To the credit of the task force that created it, the PDM succeeds admirably in achieving its stated purpose, which was to complement the DSM with psychodynamically enriched and person-oriented descriptions of patterns of personality disorder, global functioning, and symptom formation. The text is systematically organized, clearly written, and extraordinarily informative with respect to motivational factors that commonly underlie the emergence of particular personality and symptomatic disorders and the ways persons with these disorders are likely to experience them. On the basis of its comprehensive coverage of mental disorders and its extensive reference to the literature, the manual is highly recommended reading at both the graduate student and the professional levels. For students, the PDM can serve in many respects as a basic or supplementary text that identifies for them the nature of diagnosable mental health conditions, directs them to relevant theoretical formulations and research findings, and encourages them to attend to the uniqueness of individuals and the importance of diagnosing and treating people, not disorders. For experienced clinicians, the elaborations of motivational and experiential aspects of mental disorders are likely to enhance their understanding of their patients and their ability to work effectively with them.

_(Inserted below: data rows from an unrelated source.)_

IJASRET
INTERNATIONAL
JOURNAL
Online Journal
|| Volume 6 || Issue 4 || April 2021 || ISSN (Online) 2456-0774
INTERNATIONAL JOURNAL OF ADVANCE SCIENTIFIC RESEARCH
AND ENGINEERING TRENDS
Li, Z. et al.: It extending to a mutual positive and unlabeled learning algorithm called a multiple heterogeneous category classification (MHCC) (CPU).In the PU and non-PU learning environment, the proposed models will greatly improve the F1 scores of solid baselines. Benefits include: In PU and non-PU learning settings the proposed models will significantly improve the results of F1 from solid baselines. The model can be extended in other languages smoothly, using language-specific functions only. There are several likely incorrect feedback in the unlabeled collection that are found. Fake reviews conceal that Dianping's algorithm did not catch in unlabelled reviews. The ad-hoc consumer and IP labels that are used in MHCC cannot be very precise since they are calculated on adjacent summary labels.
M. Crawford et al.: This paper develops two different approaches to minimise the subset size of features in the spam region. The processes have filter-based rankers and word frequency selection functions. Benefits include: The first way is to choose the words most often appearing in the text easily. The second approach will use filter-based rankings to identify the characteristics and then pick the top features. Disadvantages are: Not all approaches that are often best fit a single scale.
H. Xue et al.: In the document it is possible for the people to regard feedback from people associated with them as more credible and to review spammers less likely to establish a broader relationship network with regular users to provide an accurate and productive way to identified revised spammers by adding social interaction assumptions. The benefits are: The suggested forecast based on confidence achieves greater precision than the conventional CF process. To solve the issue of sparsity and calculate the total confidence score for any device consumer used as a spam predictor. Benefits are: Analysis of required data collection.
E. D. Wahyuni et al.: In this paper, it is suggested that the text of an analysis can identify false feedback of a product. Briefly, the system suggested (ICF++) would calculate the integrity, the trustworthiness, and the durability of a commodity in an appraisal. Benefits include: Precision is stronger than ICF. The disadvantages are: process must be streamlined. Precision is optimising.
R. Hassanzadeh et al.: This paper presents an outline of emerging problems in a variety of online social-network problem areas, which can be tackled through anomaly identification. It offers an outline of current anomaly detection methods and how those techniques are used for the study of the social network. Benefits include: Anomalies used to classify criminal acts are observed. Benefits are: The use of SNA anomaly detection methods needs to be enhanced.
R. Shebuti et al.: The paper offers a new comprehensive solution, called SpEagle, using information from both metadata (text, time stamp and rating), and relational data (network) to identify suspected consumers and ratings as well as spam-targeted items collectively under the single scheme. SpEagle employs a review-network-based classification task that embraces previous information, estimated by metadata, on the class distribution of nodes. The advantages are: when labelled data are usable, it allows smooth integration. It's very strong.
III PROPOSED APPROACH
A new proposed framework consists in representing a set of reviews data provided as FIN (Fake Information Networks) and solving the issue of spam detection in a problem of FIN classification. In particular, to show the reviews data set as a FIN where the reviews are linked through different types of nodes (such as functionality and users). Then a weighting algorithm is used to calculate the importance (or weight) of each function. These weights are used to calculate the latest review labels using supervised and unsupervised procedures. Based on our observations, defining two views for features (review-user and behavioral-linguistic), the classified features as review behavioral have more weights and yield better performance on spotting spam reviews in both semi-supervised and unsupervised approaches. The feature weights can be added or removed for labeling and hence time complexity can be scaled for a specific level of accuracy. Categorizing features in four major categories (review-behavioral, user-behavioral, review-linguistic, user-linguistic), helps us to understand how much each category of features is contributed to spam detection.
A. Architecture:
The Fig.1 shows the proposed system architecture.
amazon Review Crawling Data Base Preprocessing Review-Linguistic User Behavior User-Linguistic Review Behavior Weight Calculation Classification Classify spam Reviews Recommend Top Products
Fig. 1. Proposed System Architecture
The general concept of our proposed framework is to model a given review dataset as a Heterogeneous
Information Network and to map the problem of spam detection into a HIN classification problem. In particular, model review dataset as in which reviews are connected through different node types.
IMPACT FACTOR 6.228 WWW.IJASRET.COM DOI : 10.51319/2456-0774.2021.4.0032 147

Despite the considerable value of the PDM text, however, it seems unlikely that the PDM classification scheme will be embraced as a replacement for the DSM. Aside from the fact that replacing the DSM was not its intended purpose, the PDM codification does not yet have the established reliability necessary to warrant its widespread adoption. As anticipated earlier in this review, the PDM seems likely to prove more valuable for its textual enrichment than for its proposed classification scheme. Whether the PDM will gain widespread endorsement as a complement to DSM descriptions is likely to depend on the results of appropriately designed research studies that examine (a) whether use of the PDM in conjunction with the DSM makes a difference in how therapists plan and conduct treatment for their patients and (b) whether reliance on the PDM promotes treatment progress and improves treatment outcome beyond what would have occurred following an evaluation based solely on the DSM.